# Marines gain 'confidence' in Singapore



## whiterose (Jan 1, 2009)

Don't know what year is this report from, but oh well...

Marines gain 'confidence' in Singapore



> Marines gain 'confidence' in Singapore
> 11 obstacles test Marines' maneuverabilities
> 
> Cpl. Eric McLeroy, 11th MEU (SOC) Public Affairs
> ...


----------



## AssadUSMC (Jan 1, 2009)

> The rest of their time in Singapore was spent touring the city and relaxing.

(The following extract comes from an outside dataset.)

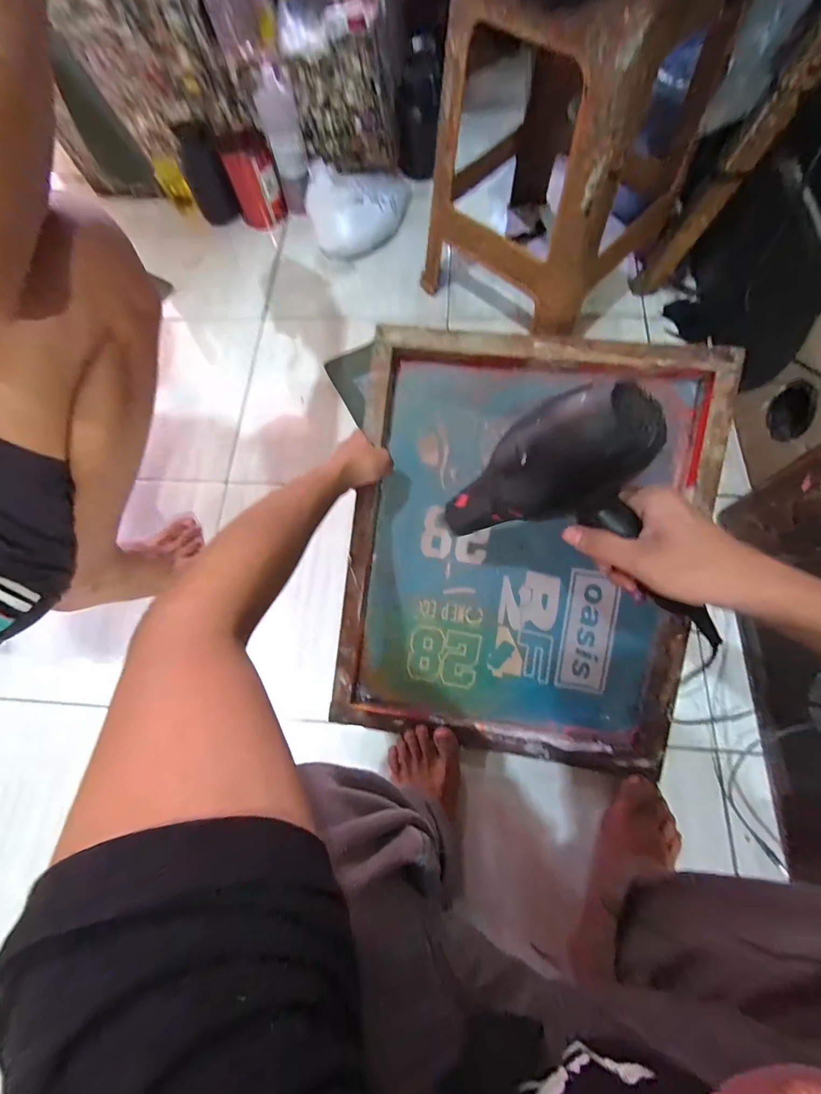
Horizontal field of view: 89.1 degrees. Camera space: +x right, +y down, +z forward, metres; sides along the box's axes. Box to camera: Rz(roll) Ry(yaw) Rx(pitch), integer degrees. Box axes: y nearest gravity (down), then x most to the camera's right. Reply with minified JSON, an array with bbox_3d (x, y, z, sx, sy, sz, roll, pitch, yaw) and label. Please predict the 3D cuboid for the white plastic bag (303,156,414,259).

This is where Marines utilize that "confidence"... ;)


----------



## Viper1 (Jan 1, 2009)

I visited Singapore about a decade ago returned from the Philippines to the US.  I was amazed by the cleanliness of the city and the politeness of all.  I hope to visit again someday.  We stayed in a hotel near Chiangi (sp?) prison.  Tough looking place.


----------



## Mac_NZ (Jan 1, 2009)

Littering has a pretty hefty fine in Singas.  1CDO is our sister Bn in Singapore, we had a Bn stationed at Dieppe barracks from 69-89 after Malaya scaled down so were still fairly well liked there.  Good to see the article didn't mention boogie street or the four floors, no doubt that was the relaxing part :)

The high ropes course is good fun, I shit my pants when I did it and got sewing machine leg going up a ladder, took a few deep breaths and the knowledge that my mates were all watching to keep me going up.


----------



## 7point62 (Jan 2, 2009)

We are good at maneuvering "through dark, confined spaces."  Even when intoxicated.


----------



## QC (Jan 3, 2009)

Good to see the article didn't mention boogie street or the four floors, no doubt that was the relaxing part

I've heard of the four floors, any good?


----------